**Work instruction**
Continue the forum thread on sausage binders from where it stops.

SPC and DMP have a similar effect of the finished product.....   I have used SPC at 1.5%...  half the max rate...   I think it is a commercial additive to add more profit margin vs. original "old world" recipes...  
I'm leaning toward not using bulking additives...  I think the sausage may be drier as the fat content will not have a binder to attach to, which keeps the sausage moist.....
Like boykjo said.... personal preference .... I think mixing the meat very well until you get that "sticky" meat mass is important when it comes to moist sausage also...


----------



## mdboatbum

I use dry milk powder in sausage because for me it makes much juicier sausage. Not being experienced at sausage making, my first few attempts were disappointing at best. While the flavor was good, the cooking process would squeeze all the moisture out leaving me with dry, mealy, crumbly sausage. This would happen no matter what method I used for cooking them, poaching, pan frying and even smoking at 225˚. I read about using the milk powder as a binder, tried a cup to a 5# batch and have used it ever since. It made a HUGE difference in the texture.

The ratio I've settled on is very simple and works for whatever sausage I'm making:

5lbs pork butt

a 1lb. package of fatback, from which I remove the skin, leaving probably 12oz.

1 cup dry milk powder

Whatever seasonings the recipe calls for.

My guess is this makes for a 25%-30% fat to lean ratio and while not exactly diet friendly, tastes pretty good. By the way, I've only made fresh sausages, haven't tried anything cured or dried.

**Recorded data**

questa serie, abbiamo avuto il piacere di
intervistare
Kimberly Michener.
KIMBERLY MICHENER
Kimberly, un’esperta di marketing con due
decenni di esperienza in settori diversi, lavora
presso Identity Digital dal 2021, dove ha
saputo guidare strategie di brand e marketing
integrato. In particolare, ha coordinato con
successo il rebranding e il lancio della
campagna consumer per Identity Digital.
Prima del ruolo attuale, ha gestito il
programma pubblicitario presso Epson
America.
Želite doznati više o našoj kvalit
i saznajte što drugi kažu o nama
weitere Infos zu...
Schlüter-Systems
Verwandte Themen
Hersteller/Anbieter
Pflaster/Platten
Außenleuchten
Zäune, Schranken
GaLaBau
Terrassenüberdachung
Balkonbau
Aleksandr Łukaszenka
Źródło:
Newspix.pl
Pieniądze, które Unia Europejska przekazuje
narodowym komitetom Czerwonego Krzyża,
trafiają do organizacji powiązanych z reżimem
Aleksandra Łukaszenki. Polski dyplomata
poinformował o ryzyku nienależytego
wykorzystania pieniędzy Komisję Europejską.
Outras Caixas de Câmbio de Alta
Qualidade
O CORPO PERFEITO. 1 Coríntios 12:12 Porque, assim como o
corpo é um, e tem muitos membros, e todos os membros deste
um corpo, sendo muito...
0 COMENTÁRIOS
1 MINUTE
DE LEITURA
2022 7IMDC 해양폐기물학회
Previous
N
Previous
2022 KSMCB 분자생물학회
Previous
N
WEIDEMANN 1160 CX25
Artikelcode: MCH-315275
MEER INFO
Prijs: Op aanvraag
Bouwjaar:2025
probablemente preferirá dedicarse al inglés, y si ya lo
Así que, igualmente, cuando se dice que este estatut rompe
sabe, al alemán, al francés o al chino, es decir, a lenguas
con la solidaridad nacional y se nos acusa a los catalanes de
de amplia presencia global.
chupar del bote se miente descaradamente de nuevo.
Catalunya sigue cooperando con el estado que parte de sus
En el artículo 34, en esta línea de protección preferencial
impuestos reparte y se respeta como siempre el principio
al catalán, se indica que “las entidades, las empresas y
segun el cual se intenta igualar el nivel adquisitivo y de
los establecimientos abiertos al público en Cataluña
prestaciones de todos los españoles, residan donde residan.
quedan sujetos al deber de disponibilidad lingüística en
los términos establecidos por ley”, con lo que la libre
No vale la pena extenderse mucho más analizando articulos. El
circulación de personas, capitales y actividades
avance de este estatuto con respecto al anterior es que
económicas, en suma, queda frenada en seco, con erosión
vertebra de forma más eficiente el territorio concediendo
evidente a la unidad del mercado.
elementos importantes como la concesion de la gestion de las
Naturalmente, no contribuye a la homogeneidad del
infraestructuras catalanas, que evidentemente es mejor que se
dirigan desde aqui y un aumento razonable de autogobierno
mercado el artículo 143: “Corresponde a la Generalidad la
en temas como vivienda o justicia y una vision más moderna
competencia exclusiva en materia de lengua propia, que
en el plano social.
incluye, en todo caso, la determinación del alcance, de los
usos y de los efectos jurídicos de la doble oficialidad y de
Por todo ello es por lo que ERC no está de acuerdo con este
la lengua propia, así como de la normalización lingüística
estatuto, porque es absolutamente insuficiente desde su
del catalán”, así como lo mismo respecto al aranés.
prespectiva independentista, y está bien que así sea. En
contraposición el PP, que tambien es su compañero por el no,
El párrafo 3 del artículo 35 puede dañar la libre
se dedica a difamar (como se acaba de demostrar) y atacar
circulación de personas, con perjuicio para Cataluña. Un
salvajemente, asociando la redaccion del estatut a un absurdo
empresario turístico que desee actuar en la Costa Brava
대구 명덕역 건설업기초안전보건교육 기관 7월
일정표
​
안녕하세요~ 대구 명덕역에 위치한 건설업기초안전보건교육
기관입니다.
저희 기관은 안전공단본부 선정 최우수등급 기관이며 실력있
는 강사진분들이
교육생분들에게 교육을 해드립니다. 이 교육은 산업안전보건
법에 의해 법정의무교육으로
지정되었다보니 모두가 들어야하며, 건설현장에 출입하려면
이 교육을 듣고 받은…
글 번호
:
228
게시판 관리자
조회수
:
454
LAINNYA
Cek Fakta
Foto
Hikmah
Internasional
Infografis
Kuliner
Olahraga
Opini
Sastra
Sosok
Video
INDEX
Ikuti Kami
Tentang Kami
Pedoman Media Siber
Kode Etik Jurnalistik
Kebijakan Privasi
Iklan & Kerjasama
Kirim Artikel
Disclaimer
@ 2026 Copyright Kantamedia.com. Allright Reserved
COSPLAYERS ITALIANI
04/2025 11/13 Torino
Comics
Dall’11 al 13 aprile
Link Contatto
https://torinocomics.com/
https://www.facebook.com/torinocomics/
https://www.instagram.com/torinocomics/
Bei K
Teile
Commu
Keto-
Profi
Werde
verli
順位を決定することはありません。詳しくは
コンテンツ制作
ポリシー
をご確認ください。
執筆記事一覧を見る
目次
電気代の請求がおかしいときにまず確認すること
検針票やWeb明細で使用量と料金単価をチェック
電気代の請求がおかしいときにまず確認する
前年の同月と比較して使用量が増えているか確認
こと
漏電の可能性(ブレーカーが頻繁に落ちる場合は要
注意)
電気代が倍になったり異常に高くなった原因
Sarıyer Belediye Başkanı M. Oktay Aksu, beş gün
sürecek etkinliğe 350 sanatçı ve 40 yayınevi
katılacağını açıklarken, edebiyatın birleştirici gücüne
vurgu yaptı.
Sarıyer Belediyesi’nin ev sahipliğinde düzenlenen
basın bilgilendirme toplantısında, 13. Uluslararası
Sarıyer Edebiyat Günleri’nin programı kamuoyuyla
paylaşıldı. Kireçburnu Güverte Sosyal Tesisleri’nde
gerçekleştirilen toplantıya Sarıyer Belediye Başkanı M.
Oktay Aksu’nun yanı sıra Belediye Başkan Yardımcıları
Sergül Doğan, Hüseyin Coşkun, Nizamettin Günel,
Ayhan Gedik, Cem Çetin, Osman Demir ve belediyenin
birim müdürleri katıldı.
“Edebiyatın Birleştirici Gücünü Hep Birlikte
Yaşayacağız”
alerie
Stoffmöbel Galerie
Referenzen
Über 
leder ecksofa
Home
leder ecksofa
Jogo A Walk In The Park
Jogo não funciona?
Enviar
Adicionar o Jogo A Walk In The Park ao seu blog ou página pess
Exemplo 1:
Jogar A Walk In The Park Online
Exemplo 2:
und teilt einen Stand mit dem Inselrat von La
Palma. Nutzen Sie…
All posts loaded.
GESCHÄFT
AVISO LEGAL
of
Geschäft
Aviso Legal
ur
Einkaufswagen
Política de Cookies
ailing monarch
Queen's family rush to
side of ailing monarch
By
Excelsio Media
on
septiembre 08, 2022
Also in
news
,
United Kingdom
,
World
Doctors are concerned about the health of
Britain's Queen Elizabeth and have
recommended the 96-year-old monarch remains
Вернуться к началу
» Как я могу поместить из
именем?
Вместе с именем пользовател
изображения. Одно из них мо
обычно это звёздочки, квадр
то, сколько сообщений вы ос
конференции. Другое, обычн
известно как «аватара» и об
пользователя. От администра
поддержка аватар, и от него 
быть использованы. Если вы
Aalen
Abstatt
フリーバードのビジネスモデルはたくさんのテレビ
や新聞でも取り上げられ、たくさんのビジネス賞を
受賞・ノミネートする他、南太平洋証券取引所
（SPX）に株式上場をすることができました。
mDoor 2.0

**Output for this task**
----------



## reinhard

Mdboatbum--you will find the binders more important in smoked than in fresh. I said before that not everyone uses binders in sausage. I agree it's personal preference. The number one rule in sausage and most important factor in making is being happy with what your making.  When i was working as a butcher early on i cant remember what was used for binders. It looked more like bread crumbs that were very fine.  Man, that was 42 years ago now. Been retired since 2007.  They used that stuff for everything and everything sold well. That was a smaller meat market when i started out and binder was used as a profit booster and that's still true to this day.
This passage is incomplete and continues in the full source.